Massimo Calvi – Avvenire
L’anticipo della liquidazione in busta paga, secondo l’ipotesi più generosa allo studio del governo, dovrebbe portare nelle tasche dei lavoratori 100 euro netti in più al mese, se la media sono i redditi da 23mila euro lordi. Una retribuzione più “ricca”, tuttavia, può produrre un effetto poco simpatico per le famiglie con figli, come ha messo in evidenza un dossier di “Repubblica”: il rischio è perdere una parte di detrazioni e poi finire anche in una fascia Isee più alta, e dover dunque pagare rette più care per asili nido, mense scolastiche o tasse universitarie, fino a vanificare il beneficio dell’aumento, quando non a renderlo sconsigliabile.
Non è un problema del Tfr, è una questione antica che si ripropone. In sostanza il combinato tra un fisco modellato sul reddito individuale, che non valuta adeguatamente i carichi familiari, e la struttura delle tariffe dei servizi per i minori legate ai redditi, finisce per generare situazioni paradossali. È come se il sistema “spingesse” i cittadini ad accontentarsi di uno stipendio contenuto, ad avere pochi figli e a non darsi molto da fare per migliorare la propria condizione di lavoro: tanto poi scattano gli aumenti di tasse e tariffe. Un’incoerenza che dovrebbe spingere chi si interroga sulle ragioni della mancata crescita dell’Italia a concentrarsi anche sulle responsabilità del sistema fiscale.
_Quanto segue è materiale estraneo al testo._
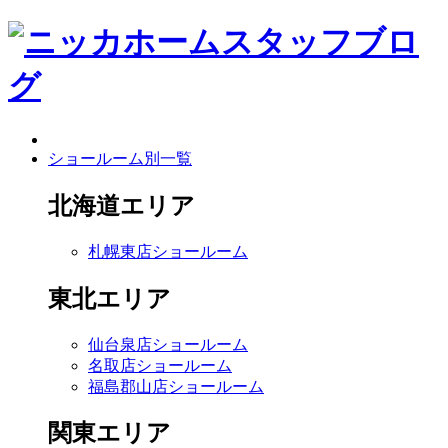
ショールーム別一覧
北海道エリア
札幌東店ショールーム
東北エリア
仙台泉店ショールーム
名取店ショールーム
福島郡山店ショールーム
関東エリア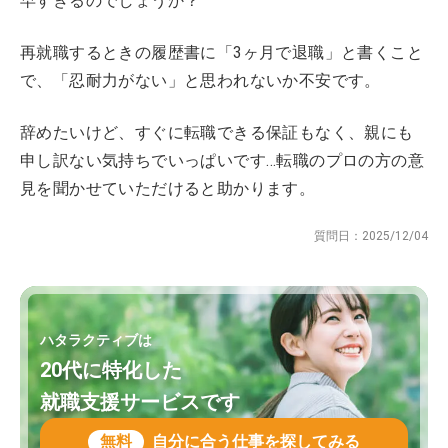
早すぎるのでしょうか？
再就職するときの履歴書に「3ヶ月で退職」と書くこと
で、「忍耐力がない」と思われないか不安です。
辞めたいけど、すぐに転職できる保証もなく、親にも
申し訳ない気持ちでいっぱいです…転職のプロの方の意
見を聞かせていただけると助かります。
質問日：
2025/12/04
ハタラクティブは
20代に特化した
就職支援サービスです
無料
自分に合う仕事を探してみる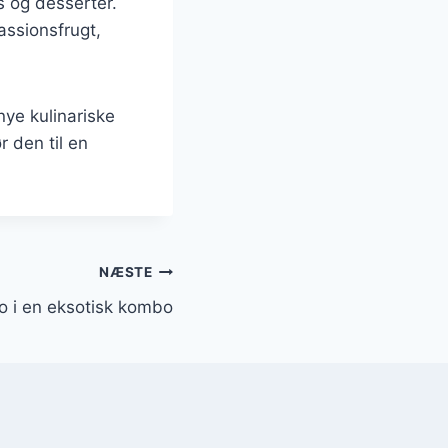
is og desserter.
passionsfrugt,
ye kulinariske
 den til en
NÆSTE
o i en eksotisk kombo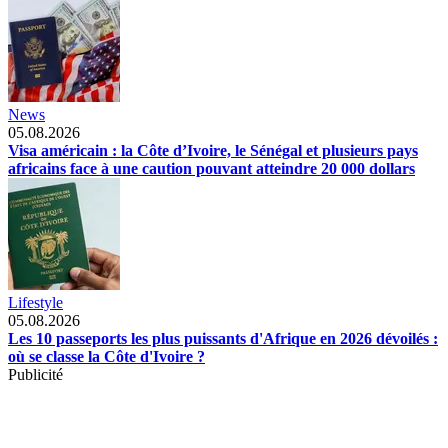
News
05.08.2026
Visa américain : la Côte d’Ivoire, le Sénégal et plusieurs pays
africains face à une caution pouvant atteindre 20 000 dollars
Lifestyle
05.08.2026
Les 10 passeports les plus puissants d'Afrique en 2026 dévoilés :
où se classe la Côte d'Ivoire ?
Publicité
Il vero punto critico resta in ogni caso il deficit strutturale di attenzione alle famiglie, in particolare a quelle numerose, e ai bambini in generale. A tutti i livelli. Il peso delle rette di nidi e mense, con i rincari diffusi, rappresenta oggi una delle voci più importanti nei bilanci delle famiglie. Oltretutto, l’uso improprio dell’indicatore Isee non per agevolare le fasce deboli, ma per “tassare” quelle medie, finisce per penalizzare chi paga già le tasse e contribuisce in modo progressivo al finanziamento dei servizi pubblici. L’anticipo del Tfr nelle buste paga dei lavoratori può forse servire a rilanciare i consumi. Ma è difficile che questo si verifichi – l’esperienza del bonus da 80 euro insegna – in assenza di altri interventi, considerato che ogni misura che non tiene conto dei carichi familiari finisce per configurarsi come una palese ingiustizia.